My bad opinions

2024/05/30

The Review Is the Action Item

I like to consider running an incident review to be its own action item. Other follow-ups emerging from it are a plus, but the point is to learn from incidents, and the review gives room for that to happen.

This is not surprising advice if you’ve read material from the LFI community and related disciplines. However, there are specific perspectives required to make this work, and some assumptions necessary for it, without which things can break down.

How can it work?

In a more traditional view, the system is believed to be stable, then disrupted into an incident. The system gets stabilized, and we must look for weaknesses that can be removed or barriers that could be added in order to prevent such disruption in the future.

Other perspectives for systems include views where they are never truly stable. Things change constantly; uncertainty is normal. Under that lens, systems can’t be forced into stability by control or authority. They can be influenced and adapt on an ongoing basis, and possibly kept in balance through constant effort.

Once you adopt a socio-technical perspective, the hard-to-model nature of humans becomes a desirable trait to cope with chaos. Rather than a messy variable to stamp out, you’ll want to give them more tools and ways to keep all the moving parts of the subsystems going.

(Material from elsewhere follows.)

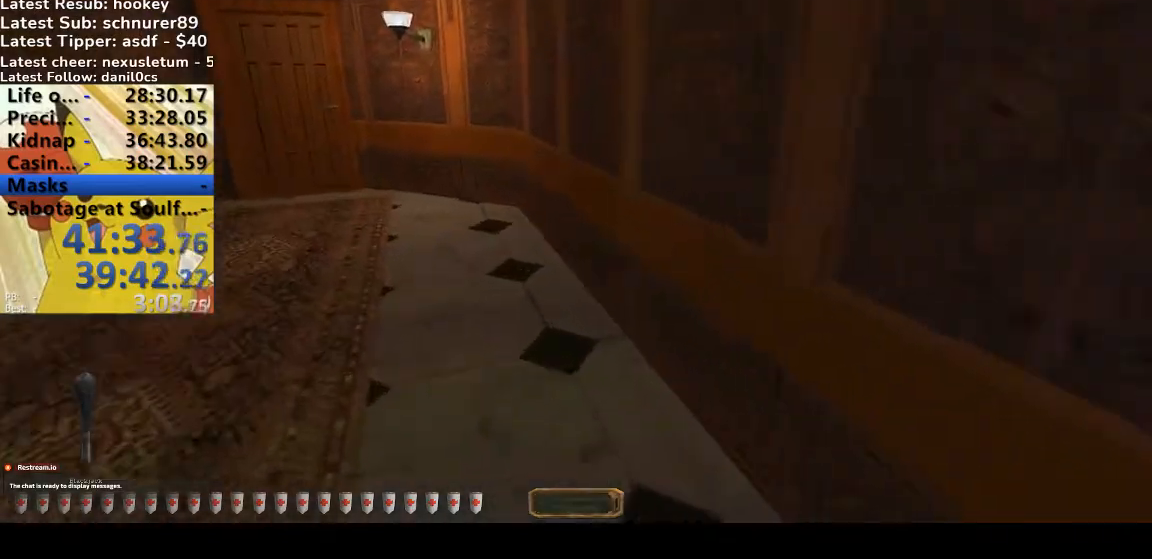
{"keys": ["a", "w"], "events": []}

There, an incident review becomes an arena where misalignment in objectives can be repaired, where strategies and tactics can be discussed, where mental models can be corrected and enriched, where voices can be heard when they wouldn’t be, and where we are free to reflect on the messy reality that drove us here.

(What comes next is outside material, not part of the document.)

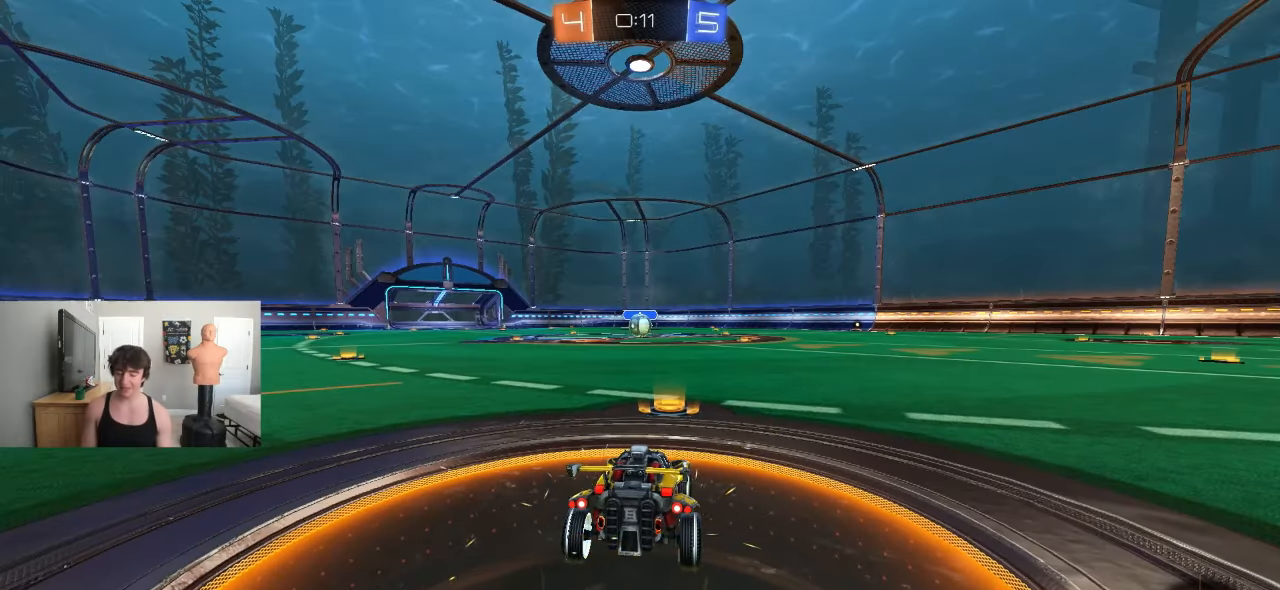
Gameplay with a controller (PlayStation layout); each line is a JSON object with the inputs held at the frame after it (dt_ms = milliseconds from this image to that frame). "events" lists button and stick changes between this image and that frame as [ms after this image, input, new state], when the widget could be followed in between. Not read: right_stick.
{"dt_ms": 500, "buttons": [], "left_stick": "center", "events": [[50, "TRIANGLE", "down"], [167, "TRIANGLE", "up"], [267, "TRIANGLE", "down"], [400, "TRIANGLE", "up"]]}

This is valuable work, and establishing an environment where it takes place is a key action item on its own.

People who want to keep things working will jump on this opportunity if they see any value in it. Rather than giving them tickets to work on, we’re giving them a safe context to surface and discuss useful information. They’ll carry that information with them in the future, and it may influence the decisions they make, here and elsewhere.

If the stories that come out of reviews are good enough, they will be retold to others, and the organization will have learned something.

That belief people will do better over time as they learn, to me, tends to be worth more than focusing on making room for a few tickets in the backlog.

How can it break down?

One of the unnamed assumptions with this whole approach is that teams should have the ability to influence their own roadmap and choose some of their own work.

A staunchly top-down organization may leverage incident reviews as a way to let people change the established course with a high priority. That use of incident reviews can’t be denied in these contexts.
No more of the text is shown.